= Chaperome =

Chaperome refers to the ensemble of all cellular molecular chaperone and co-chaperone proteins that assist protein folding of misfolded proteins or folding intermediates in order to ensure native protein folding and function, to antagonize aggregation-related proteotoxicity and ensuing protein loss-of-function or protein misfolding-diseases such as the neurodegenerative diseases Alzheimer's, Huntington's or Parkinson's disease, as well as to safeguard cellular proteostasis and proteome balance.
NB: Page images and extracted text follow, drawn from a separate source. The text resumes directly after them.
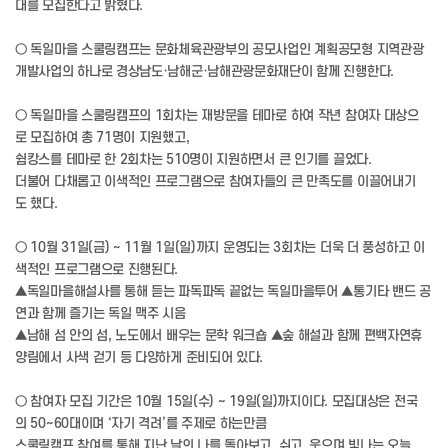
대를 모집한다고 밝혔다.
○ 독일마을 스쿨링캠프는 문화체육관광부의 공모사업인 계획공모형 지역관광
개발사업의 하나로 경상남도·남해군·남해관광문화재단이 함께 진행한다.
○ 독일마을 스쿨링캠프의 1회차는 재방문을 테마로 하여 작년 참여자 대상으
로 모집하여 총 71명이 지원했고,
쉼캉스를 테마로 한 2회차는 510명이 지원하면서 큰 인기를 끌었다.
더불어 다채롭고 이색적인 프로그램으로 참여자들의 큰 만족도를 이끌어내기
도 했다.
○ 10월 31일(금) ~ 11월 1일(일)까지 운영되는 3회차는 더욱 더 풍성하고 이
색적인 프로그램으로 진행된다.
▲독일마을해설사를 통해 듣는 파독파독 끝없는 독일마을투어 ▲통기타 밴드 공
연과 함께 즐기는 독일 맥주 시음
▲남해 섬 안의 섬, 노도에서 배우는 문학 워크숍 ▲숲 해설과 함께 편백자연휴
양림에서 사색 걷기 등 다양하게 준비되어 있다.
○ 참여자 모집 기간은 10월 15일(수) ~ 19일(일)까지이다. 모집대상은 전국
의 50~60대이며 ‘자기 격려’를 주제로 하는만큼
스쿨링캠프 참여를 통해 지난 날의 나를 돌아보고, 쉬고, 웃으며 빛나는 오늘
The term chaperome was first coined in a 2006 publication in Cell by Balch and co-workers on the finding that down-regulation of the Hsp90 co-chaperone Aha1 rescues misfolding of CFTR in cystic fibrosis to describe the overall chaperone folding environment, or the "chaperome". In 2014, Brehme and co-workers systematically studied the expression dynamics of the full human chaperome comprising ~300 human chaperones and co-chaperones in human aging brains and in brains of patients with neurodegenerative diseases. Integration with chaperome-wide functional RNA interference (RNAi) perturbation experiments in worm and in human cells led to the identification of a chaperome sub-network that safeguards proteostasis in aging and neurodegenerative diseases.

Recently, a comprehensive literature survey reviewed the literature since the release of the human genome sequence in 2000 for systematic studies in small animal model systems and highlighted the power of model systems to unveil those key chaperone modifiers of proteotoxicity out of the large number represented in the wider human chaperome that could inform targets and strategies for therapeutic regulation of chaperone functionality.
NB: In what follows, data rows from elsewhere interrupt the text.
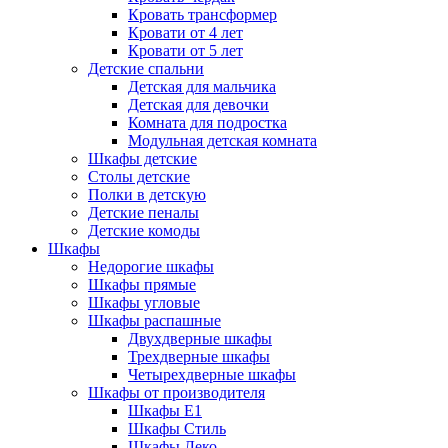
Кровать трансформер
Кровати от 4 лет
Кровати от 5 лет
Детские спальни
Детская для мальчика
Детская для девочки
Комната для подростка
Модульная детская комната
Шкафы детские
Столы детские
Полки в детскую
Детские пеналы
Детские комоды
Шкафы
Недорогие шкафы
Шкафы прямые
Шкафы угловые
Шкафы распашные
Двухдверные шкафы
Трехдверные шкафы
Четырехдверные шкафы
Шкафы от производителя
Шкафы E1
Шкафы Стиль
Шкафы Леко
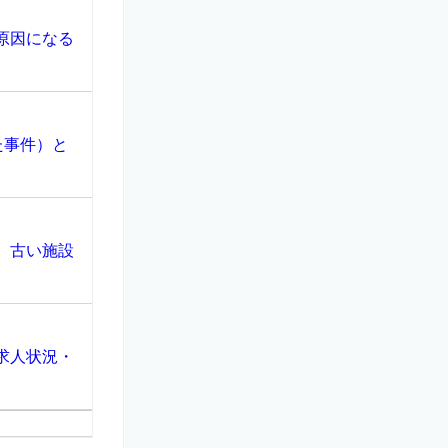
原因になる
た事件）と
、古い施設
求人状況・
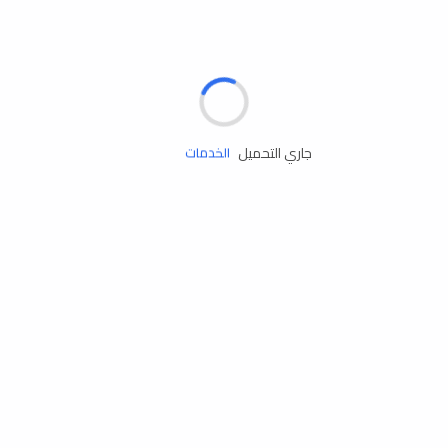
الإطارات
البطاريات
زيوت المحرك
جاري التحميل
الخدمات
إكسسوارات
مستلزمات التخييم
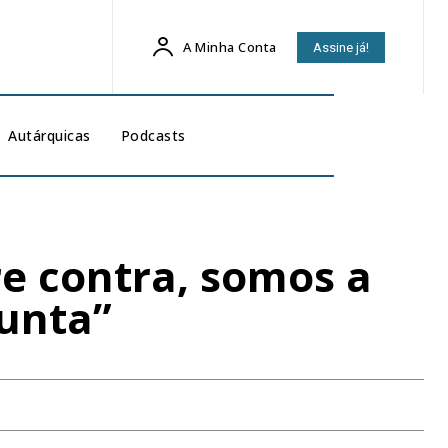
A Minha Conta
Assine já!
Autárquicas
Podcasts
e contra, somos a
unta”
In 2016, a Nature article authored by Rodina et al. introduced a novel term, epichaperome, to refer to a network of existent chaperomes that are found only in cancer cells. More specifically, a few of the major players of this network include heat-shock protein 90 (Hsp90) and heat-shock cognate protein 70 (Hsc70). As opposed to in normal, healthy cells, where these chaperomes are abundant and functional on their own, in cancer cells, changes in the interactions between chaperomes lead to the formation of a network of chaperomes, co-chaperomes, and related co-factors. What has been found is that this strengthened network amongst chaperomes is a mechanism for survival for cancer cells when adapting to stress including hypoxia and heat. The small molecule Hsp90 inhibitor, PU-H71, has been found to have a preferential binding to Hsp90 when it is in the highly integrated complexed form that is the epichaperome.